By 1981, both Clayton's group and a competing group in England had sequenced the entire mouse and human mitochondrial genomes, which contain nearly 17,000 bases (as opposed to 3 billion in our chromosomes). Clayton's students and postdocs were the only sequencing group at Stanford at that time, and by the project's end they were deciphering more than 1,000 bases per month—a record at that time. Those years were among the most satisfying of Clayton's career. "It was a wonderful time because we had this orchestrated so that everybody had their part," Clayton says.
The group was also studying individual genes, including the gene for yeast mitochondrial RNA polymerase, an enzyme that moves along DNA synthesizing complementary strands of RNA. They expected the gene's sequence to resemble that of the corresponding bacterial enzyme because mitochondria appear to have originated from bacteria that set up shop inside ancient cells. But when their computer checked the gene's sequence against a database of RNA polymerases (which took several days back in the 1980s), they were surprised that it found no match to a bacterial polymerase. Instead, the yeast sequence matched that of an RNA polymerase belonging to a bacteriophage (a virus that infects bacteria). "The inescapable conclusion—and this has held up for most other mitochondrial RNA polymerases—is that the enzyme is not bacterial but is related to a viral enzyme," Clayton says, noting that this has been his most surprising discovery to date. "I don't think anyone was thinking along these lines."
The group's subsequent studies of mitochondrial RNA polymerase identified two other proteins that are essential parts of the enzyme complex. The first activates transcription by recognizing a regulatory region of DNA. By inactivating the corresponding nuclear gene in mice, the group proved the protein to be essential for fetal development, because the mice died before birth. This was the first example of a knockout mouse with a defect in a critical mitochondrial biogenesis protein.
Determining the normal functions of mitochondrial genes and what happens if they malfunction is essential to understanding diseases involving mitochondria. One of the more common is MELAS (mitochondrial encephalomyopathy with lactic acidosis and stroke-like episodes) syndrome, which affects cognitive and motor development and involves neuromuscular symptoms. MELAS patients were known to have an error in one of the mtDNA sequences involved in protein synthesis. But in 1991, Clayton's group showed that this mutation is embedded in another gene that helps manufacture part of the mitochondrial protein-synthesizing machinery. They then demonstrated that one part of this machinery may be overproduced when the MELAS mutation is present. Studies in other labs are determining how this glitch might cause MELAS symptoms.

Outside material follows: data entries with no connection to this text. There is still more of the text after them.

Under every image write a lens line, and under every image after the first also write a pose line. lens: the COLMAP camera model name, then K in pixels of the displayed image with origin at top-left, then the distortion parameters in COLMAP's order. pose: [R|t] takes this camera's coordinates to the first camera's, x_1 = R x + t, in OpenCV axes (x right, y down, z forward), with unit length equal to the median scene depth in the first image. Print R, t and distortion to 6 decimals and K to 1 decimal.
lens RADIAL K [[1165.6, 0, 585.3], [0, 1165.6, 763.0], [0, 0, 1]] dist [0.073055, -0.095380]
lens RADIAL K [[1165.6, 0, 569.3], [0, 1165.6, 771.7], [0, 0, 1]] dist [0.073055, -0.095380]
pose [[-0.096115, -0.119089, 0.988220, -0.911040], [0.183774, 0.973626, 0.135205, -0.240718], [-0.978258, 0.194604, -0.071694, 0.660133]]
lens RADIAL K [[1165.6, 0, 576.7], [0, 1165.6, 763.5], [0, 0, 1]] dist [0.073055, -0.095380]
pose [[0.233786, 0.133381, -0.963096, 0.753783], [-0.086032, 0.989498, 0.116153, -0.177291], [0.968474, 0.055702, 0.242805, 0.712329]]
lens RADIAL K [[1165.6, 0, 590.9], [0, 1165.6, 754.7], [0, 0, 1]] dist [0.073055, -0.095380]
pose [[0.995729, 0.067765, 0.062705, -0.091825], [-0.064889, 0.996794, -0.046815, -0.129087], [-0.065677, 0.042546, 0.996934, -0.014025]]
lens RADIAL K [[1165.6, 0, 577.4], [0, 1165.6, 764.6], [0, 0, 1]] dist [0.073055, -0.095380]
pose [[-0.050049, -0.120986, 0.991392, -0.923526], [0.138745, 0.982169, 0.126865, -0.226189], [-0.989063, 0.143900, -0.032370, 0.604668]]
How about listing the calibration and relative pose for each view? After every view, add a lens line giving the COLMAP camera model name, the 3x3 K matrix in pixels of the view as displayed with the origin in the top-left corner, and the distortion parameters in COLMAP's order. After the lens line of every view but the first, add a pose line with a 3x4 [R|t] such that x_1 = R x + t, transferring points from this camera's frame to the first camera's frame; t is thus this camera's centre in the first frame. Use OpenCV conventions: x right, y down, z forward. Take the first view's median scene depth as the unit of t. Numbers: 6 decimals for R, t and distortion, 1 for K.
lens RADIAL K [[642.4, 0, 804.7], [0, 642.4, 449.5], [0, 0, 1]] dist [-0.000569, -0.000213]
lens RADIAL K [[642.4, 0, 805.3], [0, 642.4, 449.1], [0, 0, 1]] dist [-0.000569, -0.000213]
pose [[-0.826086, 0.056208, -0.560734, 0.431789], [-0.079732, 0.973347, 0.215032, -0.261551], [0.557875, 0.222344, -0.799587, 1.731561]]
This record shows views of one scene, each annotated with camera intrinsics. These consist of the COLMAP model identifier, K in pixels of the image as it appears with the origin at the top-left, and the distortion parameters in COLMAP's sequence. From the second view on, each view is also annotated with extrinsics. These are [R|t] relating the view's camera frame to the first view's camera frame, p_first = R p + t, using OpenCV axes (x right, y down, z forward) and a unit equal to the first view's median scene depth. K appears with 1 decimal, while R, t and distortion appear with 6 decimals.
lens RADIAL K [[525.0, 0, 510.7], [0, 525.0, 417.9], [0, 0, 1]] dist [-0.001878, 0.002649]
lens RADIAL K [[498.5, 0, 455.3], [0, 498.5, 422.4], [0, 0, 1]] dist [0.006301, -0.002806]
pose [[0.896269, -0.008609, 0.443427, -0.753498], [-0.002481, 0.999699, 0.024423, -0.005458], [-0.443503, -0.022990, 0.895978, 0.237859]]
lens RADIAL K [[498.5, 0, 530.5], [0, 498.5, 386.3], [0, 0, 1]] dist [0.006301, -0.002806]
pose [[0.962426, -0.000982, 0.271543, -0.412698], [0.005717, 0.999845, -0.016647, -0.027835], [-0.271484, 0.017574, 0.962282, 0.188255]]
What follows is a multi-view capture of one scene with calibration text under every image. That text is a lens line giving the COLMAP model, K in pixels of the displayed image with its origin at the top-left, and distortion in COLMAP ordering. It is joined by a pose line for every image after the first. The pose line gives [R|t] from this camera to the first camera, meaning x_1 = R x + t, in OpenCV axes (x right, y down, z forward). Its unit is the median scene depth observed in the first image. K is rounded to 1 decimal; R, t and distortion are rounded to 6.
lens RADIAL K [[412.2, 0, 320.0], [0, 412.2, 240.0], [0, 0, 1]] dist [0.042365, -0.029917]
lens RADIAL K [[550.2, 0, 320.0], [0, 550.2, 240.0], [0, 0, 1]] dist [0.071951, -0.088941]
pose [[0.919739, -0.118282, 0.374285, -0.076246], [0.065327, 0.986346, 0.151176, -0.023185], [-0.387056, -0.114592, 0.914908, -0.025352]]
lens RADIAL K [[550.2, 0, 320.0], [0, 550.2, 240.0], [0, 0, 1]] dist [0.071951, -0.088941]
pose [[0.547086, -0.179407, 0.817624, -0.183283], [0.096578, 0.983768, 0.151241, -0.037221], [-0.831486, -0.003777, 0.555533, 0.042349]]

Since 1991, Clayton has continued to dissect out the details of mitochondrial replication and transcription and to explore the structures of the leading players. At present, his group is developing fluorescent tags for mitochondrial proteins so they can explore mitochondrial structure in more detail, using a high-resolution imaging system that recently became available. One of the questions they will address is how mitochondrial genomes are distributed around the cell and whether this distribution differs with cell type. Another goal is to explore the structure of the nucleoid—a loose association of mtDNA, RNA, and certain proteins. Mitochondria trade information with other parts of the cell, and nucleoids are likely participants.